Hoffen auf eine neue Regierung
Derzeit sind zirka 25 Prozent aller Schüler:innen an öffentlichen Schulen Angehörige der polynesischstämmigen indigenen Bevölkerung Neuseelands. An den Waldorfschulen im Land sind es im Durchschnitt nur 15 Prozent. Die Motueka Steiner School wird von einer Handvoll Kinder mit Māori-Eltern besucht. Ein wesentlicher Grund für dieses Ungleichgewicht ist die Tatsache, dass die neuseeländischen Waldorfschulen zwar staatliche Zuschüsse erhalten, aber einkommensunabhängige Schulgelder erheben müssen. Die Höhe der Beiträge wird vom Bildungsministerium vorgeschrieben. Da die sozioökonomische Lage vieler Māori noch immer schlechter ist als die der Gesamtbevölkerung, verwundern die niedrigeren Schüler:innenzahlen nicht. Die Bemühungen der letzten 20 Jahre, historisch bedingte Nachteile in den Bereichen Bildung, Gesundheit, Einkommen und Wohnen der Māori zu reduzieren, wirkten positiv. Trotzdem liegt diese Bevölkerungsgruppe weiterhin in all diesen Bereichen unter dem Landesdurchschnitt. Im Augenblick sind die Aussichten trüb, denn die seit 2023 amtierende konservative Koalitionsregierung hat etliche Förderprogramme zurückgefahren. Es ist also zu befürchten, dass die bisherigen Fortschritte der Integration verloren gehen. Im November 2026 wird ein neues Parlament gewählt.
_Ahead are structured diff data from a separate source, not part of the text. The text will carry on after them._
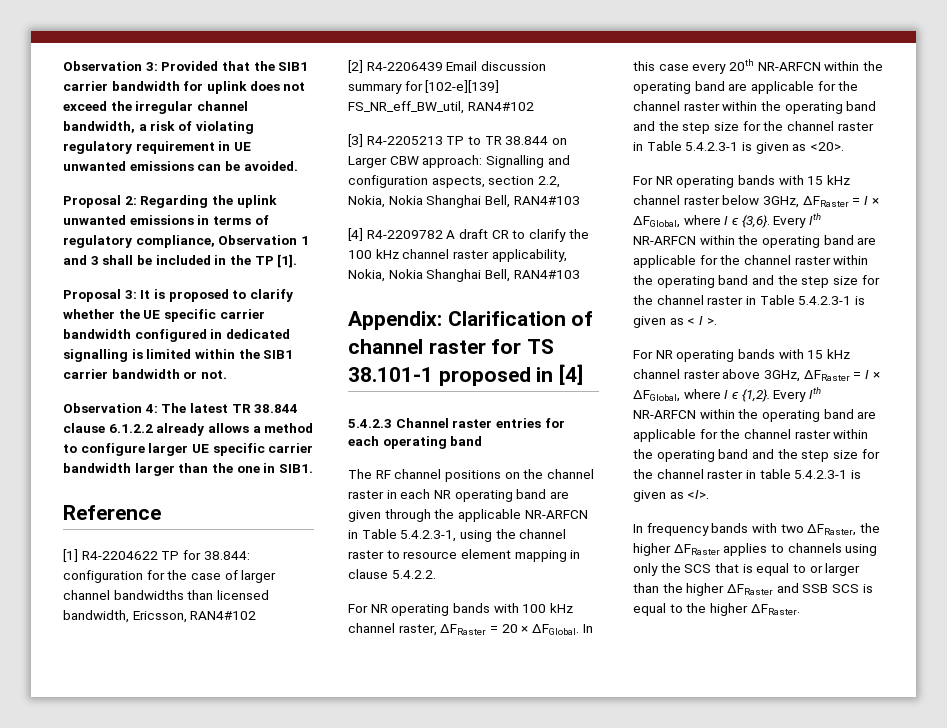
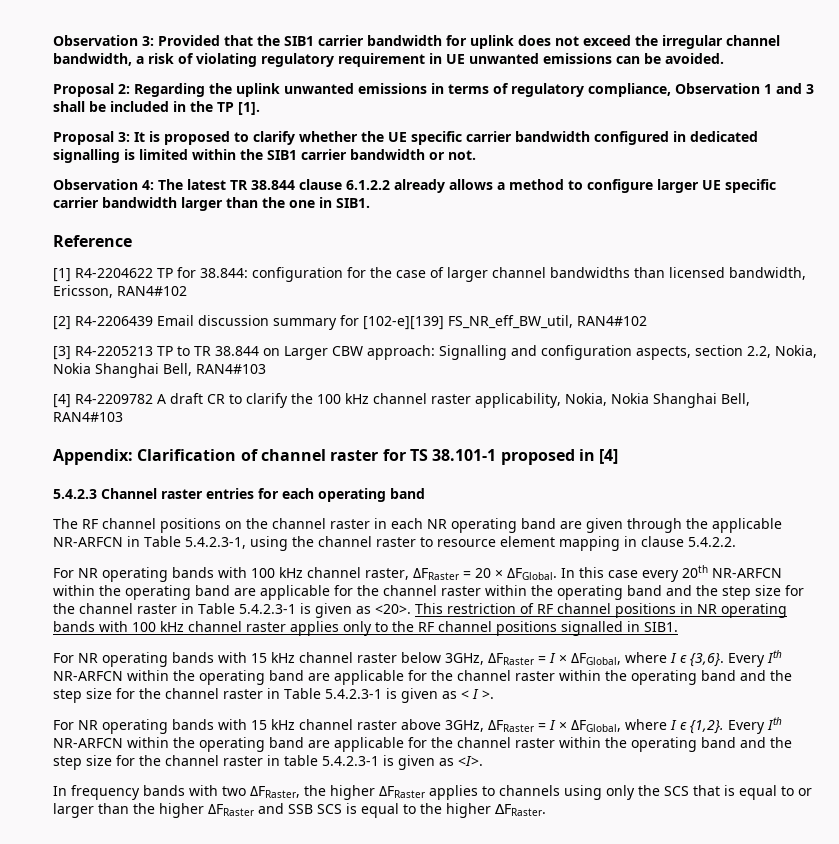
(844, 146) none -> [415,603,787,618] [53,621,678,636] This restriction of RF channel positions in NR operating bands with 100 kHz channel raster applies only to the RF channel positions signalled in SIB1.

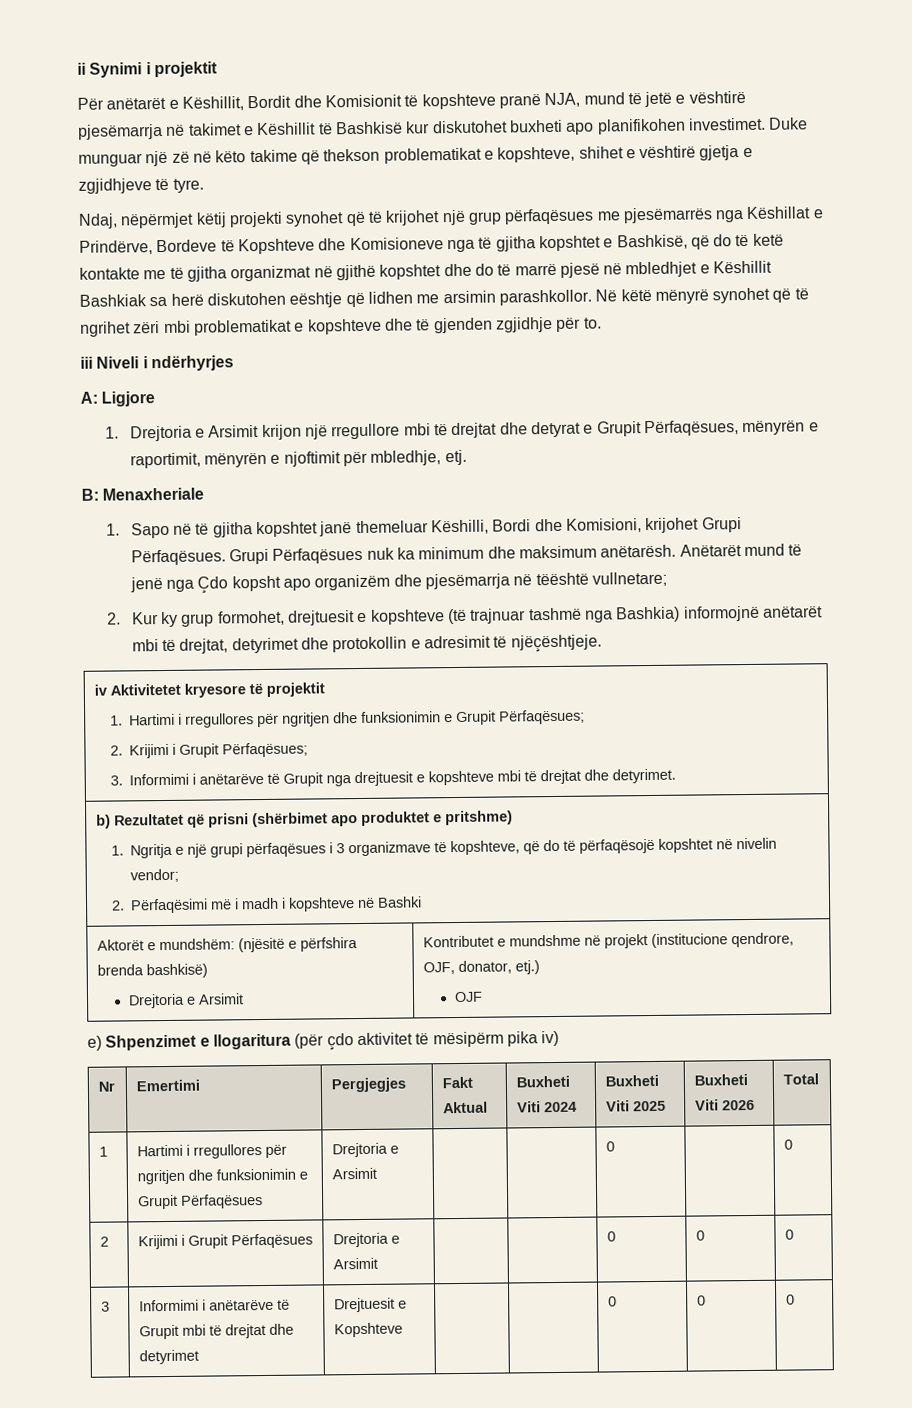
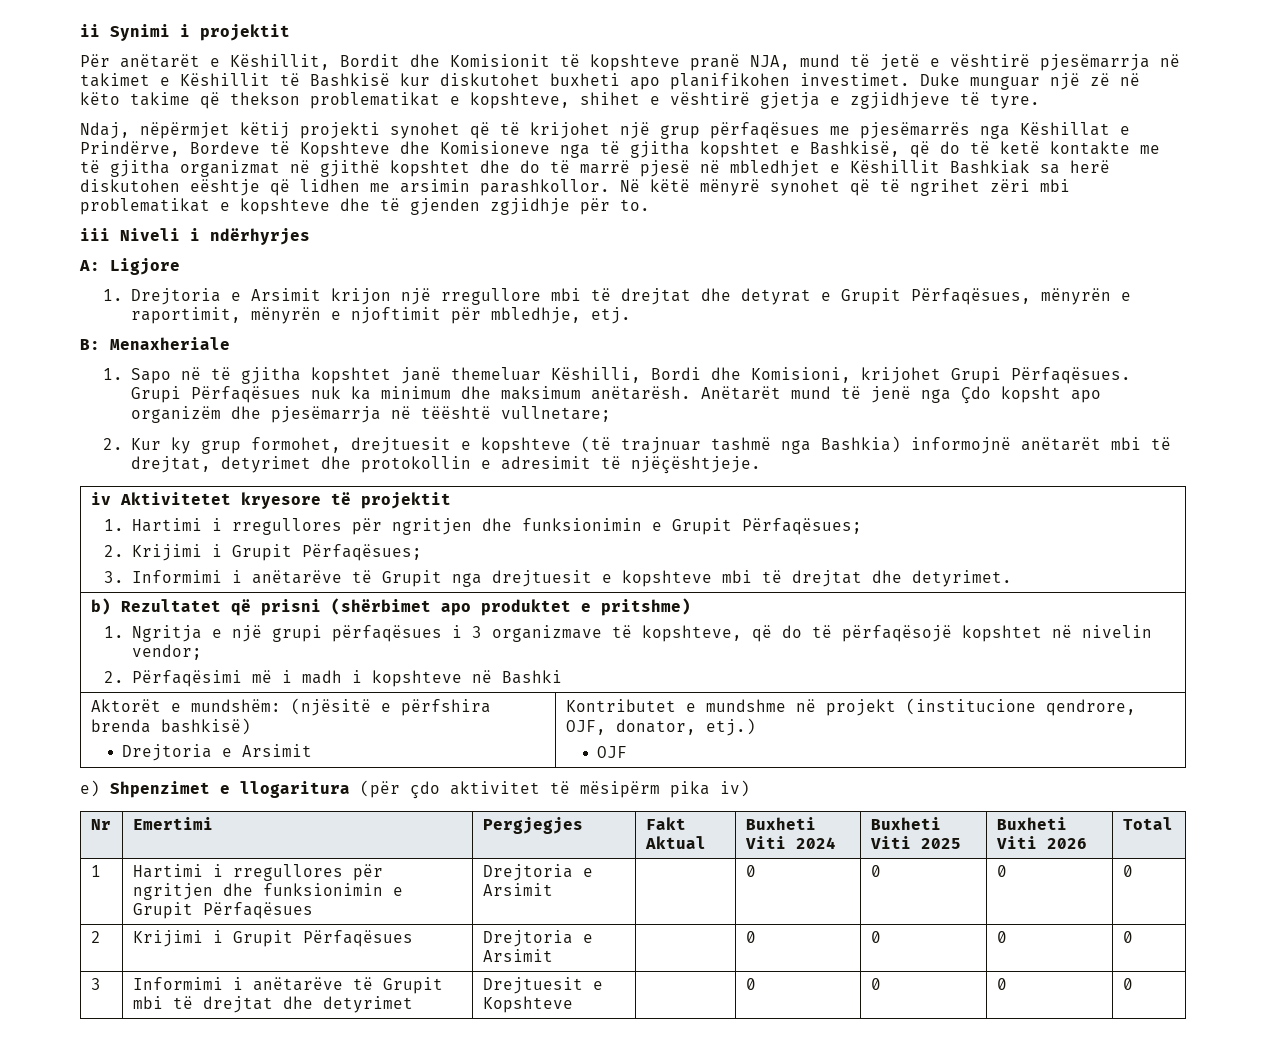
[605,1141,615,1152] | 0 | -> [745,865,756,877] [870,865,881,877] [996,865,1007,877] 0 | 0 | 0
(378, 1263) none -> [745,931,756,943] 0
(403, 1330) none -> [745,978,756,990] 0

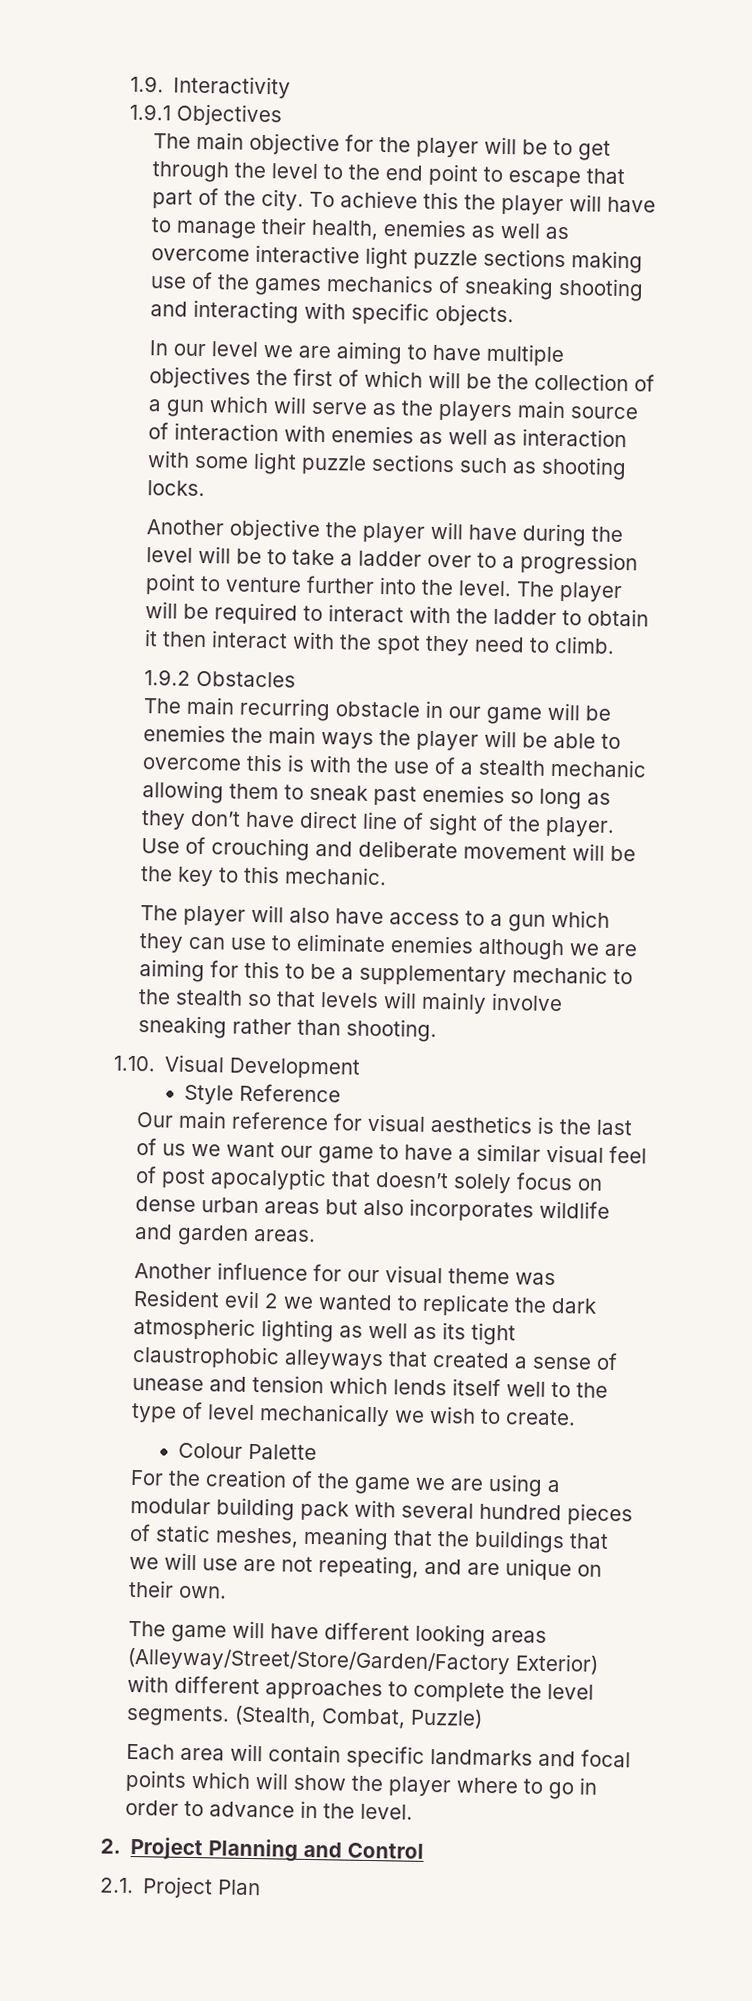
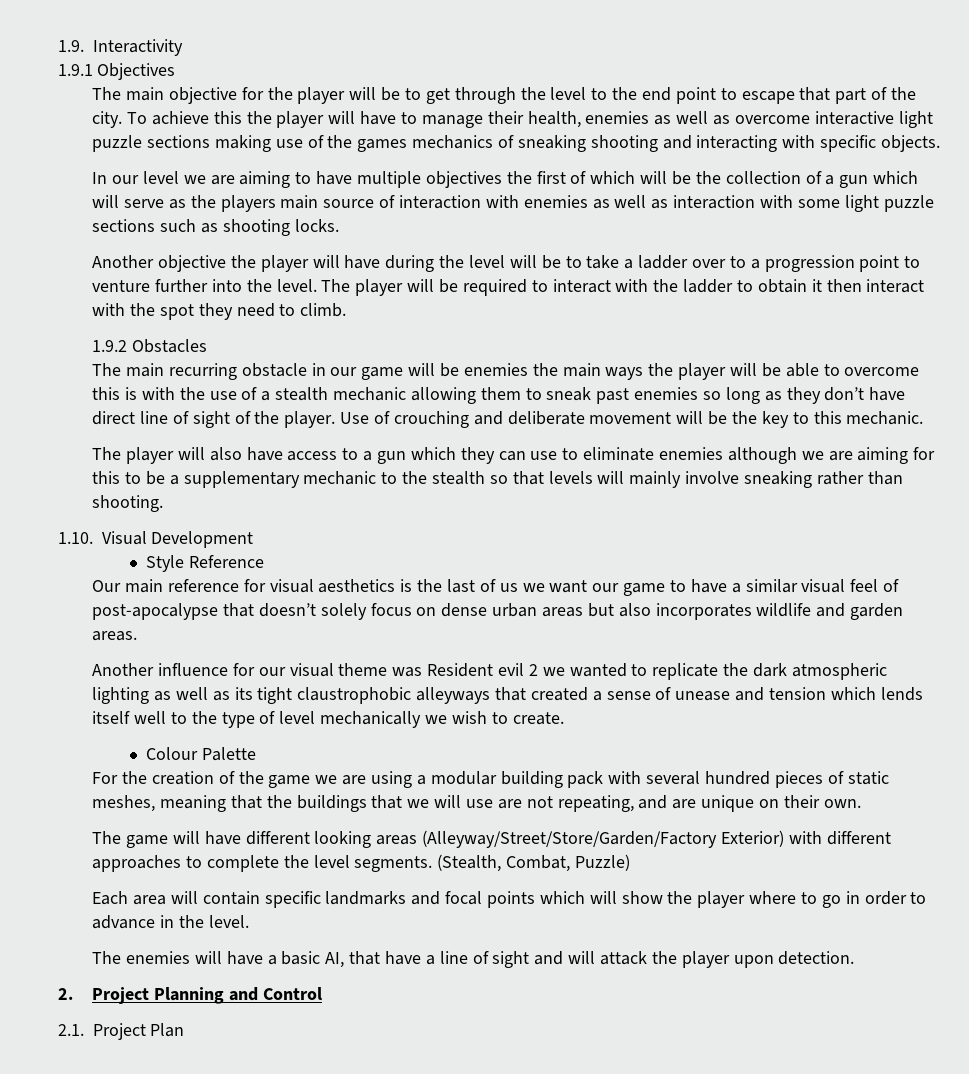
[161,1167,328,1191] post apocalyptic -> [92,603,219,620] post-apocalypse
(414, 1811) none -> [92,951,855,968] // The enemies will have a basic AI, that have a line of sight and will attack the player upon detection.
Ich hoffe, dass das Pendel zurückschwingt und die Zukunft wieder von einer offeneren Gesellschaft geprägt sein wird.
Bis Dezember werden wir unsere Zeit am anderen Ende der Welt noch genießen, um dann mit gefüllten Akkus, spektakulären Erlebnissen und tollen Ideen in die Heimat zurückzukehren. In diesem Sinne: Māte wā!